→ About this exercise
Copy each line below as written, but skip the pictures.

→ Data items
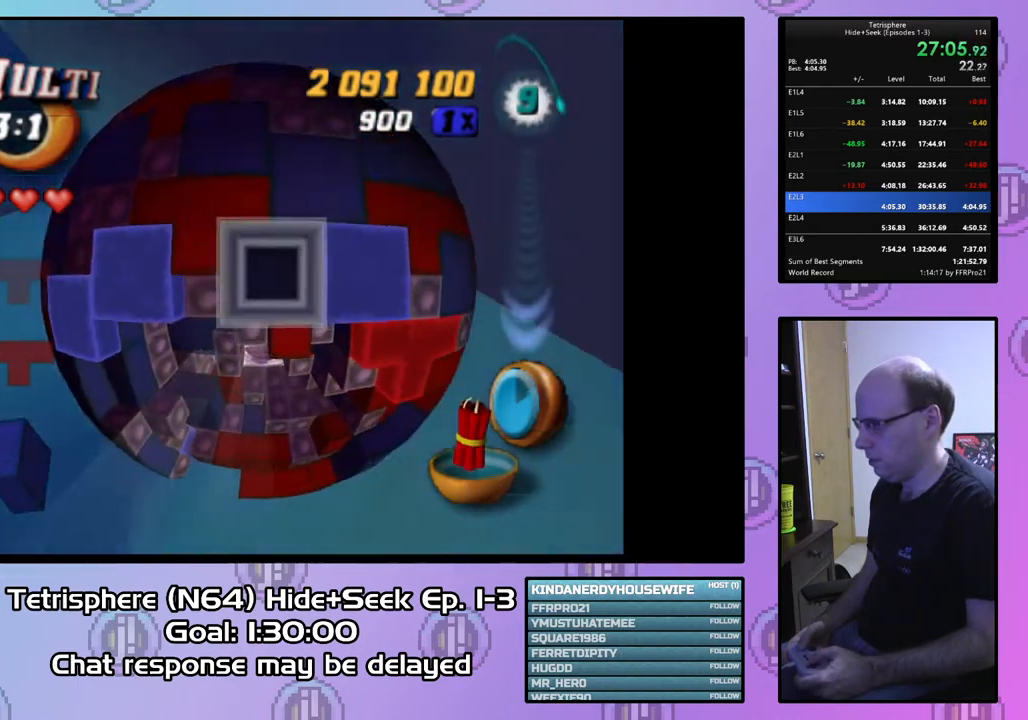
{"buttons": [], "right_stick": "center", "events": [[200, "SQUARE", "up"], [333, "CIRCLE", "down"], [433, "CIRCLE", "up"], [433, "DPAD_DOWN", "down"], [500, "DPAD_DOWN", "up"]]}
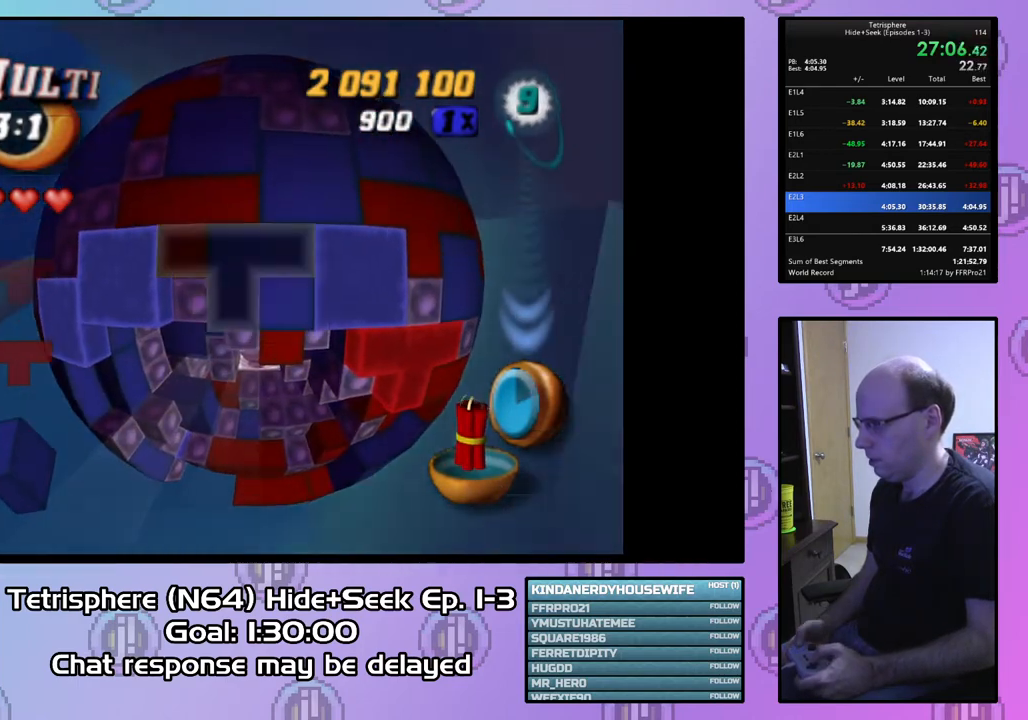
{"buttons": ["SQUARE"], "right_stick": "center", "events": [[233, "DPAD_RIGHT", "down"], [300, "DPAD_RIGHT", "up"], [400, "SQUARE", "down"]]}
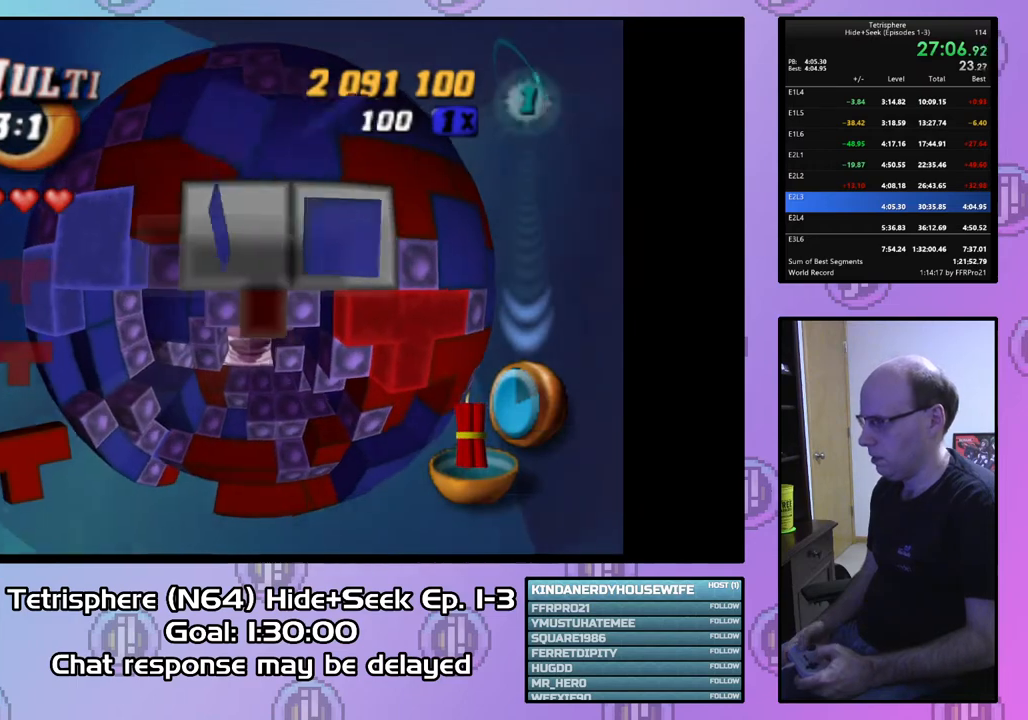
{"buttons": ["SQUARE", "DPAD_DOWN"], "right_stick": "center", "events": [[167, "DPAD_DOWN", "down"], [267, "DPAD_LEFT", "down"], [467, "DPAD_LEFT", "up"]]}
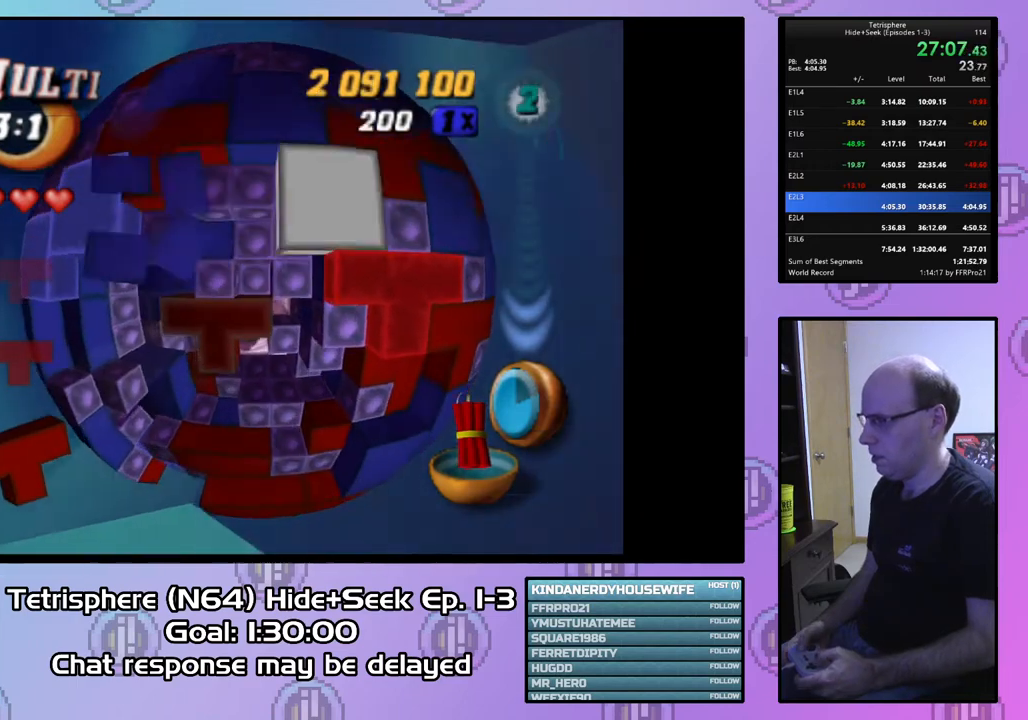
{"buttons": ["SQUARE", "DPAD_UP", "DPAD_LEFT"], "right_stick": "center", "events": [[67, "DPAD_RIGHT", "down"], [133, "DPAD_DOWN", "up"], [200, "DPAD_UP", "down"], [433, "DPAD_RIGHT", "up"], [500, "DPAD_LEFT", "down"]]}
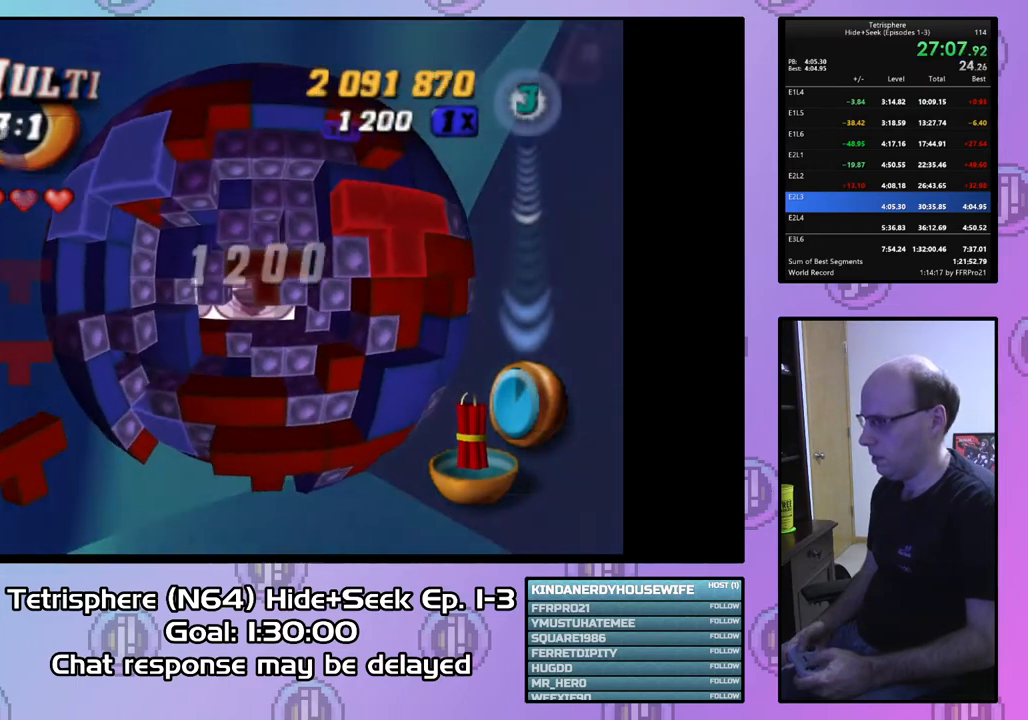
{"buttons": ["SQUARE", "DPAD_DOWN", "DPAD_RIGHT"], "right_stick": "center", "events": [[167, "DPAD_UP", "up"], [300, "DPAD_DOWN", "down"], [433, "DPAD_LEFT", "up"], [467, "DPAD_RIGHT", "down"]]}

→ Task result
{"buttons": [], "right_stick": "center", "events": [[200, "SQUARE", "up"], [333, "CIRCLE", "down"], [433, "CIRCLE", "up"], [433, "DPAD_DOWN", "down"], [500, "DPAD_DOWN", "up"]]}
{"buttons": ["SQUARE"], "right_stick": "center", "events": [[233, "DPAD_RIGHT", "down"], [300, "DPAD_RIGHT", "up"], [400, "SQUARE", "down"]]}
{"buttons": ["SQUARE", "DPAD_DOWN"], "right_stick": "center", "events": [[167, "DPAD_DOWN", "down"], [267, "DPAD_LEFT", "down"], [467, "DPAD_LEFT", "up"]]}
{"buttons": ["SQUARE", "DPAD_UP", "DPAD_LEFT"], "right_stick": "center", "events": [[67, "DPAD_RIGHT", "down"], [133, "DPAD_DOWN", "up"], [200, "DPAD_UP", "down"], [433, "DPAD_RIGHT", "up"], [500, "DPAD_LEFT", "down"]]}
{"buttons": ["SQUARE", "DPAD_DOWN", "DPAD_RIGHT"], "right_stick": "center", "events": [[167, "DPAD_UP", "up"], [300, "DPAD_DOWN", "down"], [433, "DPAD_LEFT", "up"], [467, "DPAD_RIGHT", "down"]]}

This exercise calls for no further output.